El futbolista rojiblanco ha extendido sus teorías alternativas al ámbito de la meteorología y la ciencia atmosférica. En varias ocasiones ha compartido en sus redes imágenes de estelas de condensación de aviones, insinuando abiertamente que se trata de operaciones de 'fumigación' deliberadas sobre la población. Estas publicaciones aluden directamente a la teoría conspirativa de los chemtrails, que sostiene sin prueba alguna que los rastros de los aviones contienen sustancias químicas liberadas intencionadamente con fines oscuros. Meteorólogos, físicos y plataformas científicas de todo el mundo han tenido que salir a explicar que se trata de simples condensación de vapor de agua, un fenómeno natural y bien documentado desde los inicios de la aviación comercial.

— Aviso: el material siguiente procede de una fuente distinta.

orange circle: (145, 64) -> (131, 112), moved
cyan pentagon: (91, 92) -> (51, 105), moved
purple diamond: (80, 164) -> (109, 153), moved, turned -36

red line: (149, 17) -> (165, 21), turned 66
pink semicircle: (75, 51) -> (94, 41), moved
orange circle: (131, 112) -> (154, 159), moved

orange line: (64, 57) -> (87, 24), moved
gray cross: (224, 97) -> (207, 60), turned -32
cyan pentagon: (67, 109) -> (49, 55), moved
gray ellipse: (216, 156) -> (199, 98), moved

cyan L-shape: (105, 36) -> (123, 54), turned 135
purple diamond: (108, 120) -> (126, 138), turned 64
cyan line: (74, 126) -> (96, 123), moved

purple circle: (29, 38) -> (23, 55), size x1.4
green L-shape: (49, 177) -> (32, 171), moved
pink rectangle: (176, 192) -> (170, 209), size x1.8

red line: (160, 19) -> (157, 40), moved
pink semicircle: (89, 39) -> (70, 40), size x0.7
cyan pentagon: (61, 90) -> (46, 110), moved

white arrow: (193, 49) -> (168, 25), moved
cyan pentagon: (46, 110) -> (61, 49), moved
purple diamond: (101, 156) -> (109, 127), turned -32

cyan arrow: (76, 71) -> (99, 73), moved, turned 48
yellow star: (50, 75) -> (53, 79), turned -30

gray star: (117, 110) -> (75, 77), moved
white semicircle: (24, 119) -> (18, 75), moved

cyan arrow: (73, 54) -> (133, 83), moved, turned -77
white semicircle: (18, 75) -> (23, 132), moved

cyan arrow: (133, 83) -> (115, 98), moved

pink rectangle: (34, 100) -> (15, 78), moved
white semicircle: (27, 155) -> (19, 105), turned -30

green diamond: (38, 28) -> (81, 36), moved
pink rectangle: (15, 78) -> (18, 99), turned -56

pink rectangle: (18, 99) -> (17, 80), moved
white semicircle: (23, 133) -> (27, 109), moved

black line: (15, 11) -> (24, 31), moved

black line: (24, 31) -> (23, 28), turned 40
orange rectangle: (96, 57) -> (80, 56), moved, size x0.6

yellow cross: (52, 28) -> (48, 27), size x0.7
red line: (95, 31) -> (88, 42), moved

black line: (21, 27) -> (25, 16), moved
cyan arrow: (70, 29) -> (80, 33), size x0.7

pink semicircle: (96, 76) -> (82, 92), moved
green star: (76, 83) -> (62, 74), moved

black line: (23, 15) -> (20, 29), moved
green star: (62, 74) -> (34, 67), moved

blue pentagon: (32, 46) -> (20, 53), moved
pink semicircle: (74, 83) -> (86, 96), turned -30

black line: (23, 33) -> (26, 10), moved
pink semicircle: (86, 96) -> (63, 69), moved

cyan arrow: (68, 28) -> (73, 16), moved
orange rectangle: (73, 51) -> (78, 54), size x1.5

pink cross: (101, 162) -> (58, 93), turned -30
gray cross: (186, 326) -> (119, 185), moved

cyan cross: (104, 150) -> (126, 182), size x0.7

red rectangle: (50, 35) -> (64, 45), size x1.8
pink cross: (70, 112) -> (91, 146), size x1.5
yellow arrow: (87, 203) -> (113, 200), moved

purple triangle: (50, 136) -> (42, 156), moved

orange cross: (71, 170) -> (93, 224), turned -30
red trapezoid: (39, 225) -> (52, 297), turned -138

El impacto de estas declaraciones es significativo y no debe subestimarse. Con un alcance que supera el medio millón de seguidores en redes sociales, Llorente ejerce una influencia considerable sobre un público mayoritariamente joven y vulnerable a las opiniones de sus ídolos. Los expertos advierten que la credibilidad de un deportista de élite no equivale a autoridad científica o médica. Cuando un personaje público con su alcance difunde información médica sin fundamento, puede generar consecuencias reales y medibles en la salud de las personas que le siguen, incluyendo un aumento del riesgo de cáncer de piel. La responsabilidad que conlleva su posición de influencer no se limita al ámbito deportivo sino que abarca el impacto social y sanitario de sus palabras.

Esta situación plantea interrogantes profundos sobre el papel de los deportistas en la era digital y su responsabilidad social. Mientras sus opiniones sobre tácticas de juego, entrenamiento o rendimiento físico pueden ser válidas y basadas en su experiencia profesional, sus manifestaciones sobre salud pública requieren un rigor y una base científica que no se cumple cuando se ignoran los consensos médicos internacionales. La comunidad científica insiste en que la evidencia científica debe prevalecer sobre las creencias personales, por muy populares que sean quienes las difunden. El estatus de famoso no confiere expertise en medicina.

En definitiva, el caso de Marcos Llorente refleja un fenómeno creciente en la sociedad actual: la difusión de pseudociencia y teorías conspirativas por parte de figuras públicas con gran audiencia y credibilidad en otros campos. Su trayectoria deportiva es indiscutible y su valía como futbolista fuera de toda duda, pero sus afirmaciones sobre salud y ciencia han generado un debate necesario sobre la responsabilidad de los influencers deportivos y la necesidad de contrarrestar el desinformación con educación científica. Las instituciones sanitarias y los expertos continúan alertando sobre los riesgos de seguir consejos médicos no contrastados, independientemente de quién los propague o cuántos títulos deportivos tenga.